ABSTRACT
Ride-hailing is increasingly important in urban public transportation, yet research on its traffic safety remains limited. This study examined risk factors for crash severity among ride-hailing drivers, including demographics, financial burden, phone usage, fatigue, and risky driving behaviors. Data were collected from 2,182 drivers via a self-reported survey. Recognizing potential differences between full-time and part-time drivers, the data were divided accordingly, and two Bayesian network models were generated.
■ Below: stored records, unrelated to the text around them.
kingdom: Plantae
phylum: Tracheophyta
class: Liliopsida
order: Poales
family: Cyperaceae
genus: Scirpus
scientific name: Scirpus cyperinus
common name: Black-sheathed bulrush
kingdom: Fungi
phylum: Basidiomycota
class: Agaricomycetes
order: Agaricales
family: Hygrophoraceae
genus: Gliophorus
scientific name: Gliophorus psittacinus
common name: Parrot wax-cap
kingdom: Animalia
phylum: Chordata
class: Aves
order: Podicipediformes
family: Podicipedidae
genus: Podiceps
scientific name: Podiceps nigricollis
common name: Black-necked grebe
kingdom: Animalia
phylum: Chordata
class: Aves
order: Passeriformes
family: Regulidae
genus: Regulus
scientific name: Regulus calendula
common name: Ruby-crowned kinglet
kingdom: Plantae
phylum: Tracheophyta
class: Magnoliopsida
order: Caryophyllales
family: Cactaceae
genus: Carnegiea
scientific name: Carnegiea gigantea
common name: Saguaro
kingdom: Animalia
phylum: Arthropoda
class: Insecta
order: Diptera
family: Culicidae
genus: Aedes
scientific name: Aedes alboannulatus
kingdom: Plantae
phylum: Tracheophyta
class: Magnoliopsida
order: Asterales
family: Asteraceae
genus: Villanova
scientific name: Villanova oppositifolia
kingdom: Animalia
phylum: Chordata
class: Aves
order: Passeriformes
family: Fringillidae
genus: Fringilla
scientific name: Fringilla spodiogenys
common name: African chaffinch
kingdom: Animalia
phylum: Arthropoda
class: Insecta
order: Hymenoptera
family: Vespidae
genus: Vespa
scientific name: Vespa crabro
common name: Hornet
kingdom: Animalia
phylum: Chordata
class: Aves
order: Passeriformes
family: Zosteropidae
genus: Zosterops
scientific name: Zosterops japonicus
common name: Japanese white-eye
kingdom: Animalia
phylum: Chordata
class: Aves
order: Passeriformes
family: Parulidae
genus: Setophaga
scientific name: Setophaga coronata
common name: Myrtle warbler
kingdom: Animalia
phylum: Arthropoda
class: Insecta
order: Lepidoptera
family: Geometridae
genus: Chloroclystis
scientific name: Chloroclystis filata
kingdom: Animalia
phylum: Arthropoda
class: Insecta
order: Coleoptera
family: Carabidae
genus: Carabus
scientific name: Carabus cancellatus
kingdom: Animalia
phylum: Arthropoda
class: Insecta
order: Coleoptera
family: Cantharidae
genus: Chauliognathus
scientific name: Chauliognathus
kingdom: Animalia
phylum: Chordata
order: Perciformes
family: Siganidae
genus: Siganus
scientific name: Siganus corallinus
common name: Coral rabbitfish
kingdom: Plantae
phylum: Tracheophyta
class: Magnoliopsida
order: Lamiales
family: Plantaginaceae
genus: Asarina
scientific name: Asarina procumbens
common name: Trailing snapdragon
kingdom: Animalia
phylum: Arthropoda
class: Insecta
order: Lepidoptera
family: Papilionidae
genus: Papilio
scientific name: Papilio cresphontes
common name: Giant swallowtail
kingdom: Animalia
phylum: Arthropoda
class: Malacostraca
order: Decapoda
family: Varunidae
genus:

The results indicated that both types of drivers suffer from heavy financial burdens and severe fatigue, with certain factors related to risky behaviors or phone usage increasing the likelihood of serious crashes. However, the specific risk factors leading to severe crashes varied between the two groups. Furthermore, the study confirmed that several combinations of risk factors exhibit nonlinear amplification effects on crash severity across different driver groups. These findings may support the design of evidence-based interventions to mitigate crash severity among ride-hailing drivers.
HIGHLIGHTS
The study explored risk factors affecting crash severity for ride-hailing drivers.
The similarities and differences between part-time and full-time ride-hailing drivers were analyzed.
Individual and combined effects of risk factors were identified and compared for the two types of drivers.
Valuable suggestions were provided according to the characteristics of different types of drivers.
Disclosure statement
No potential conflict of interest was reported by the author(s).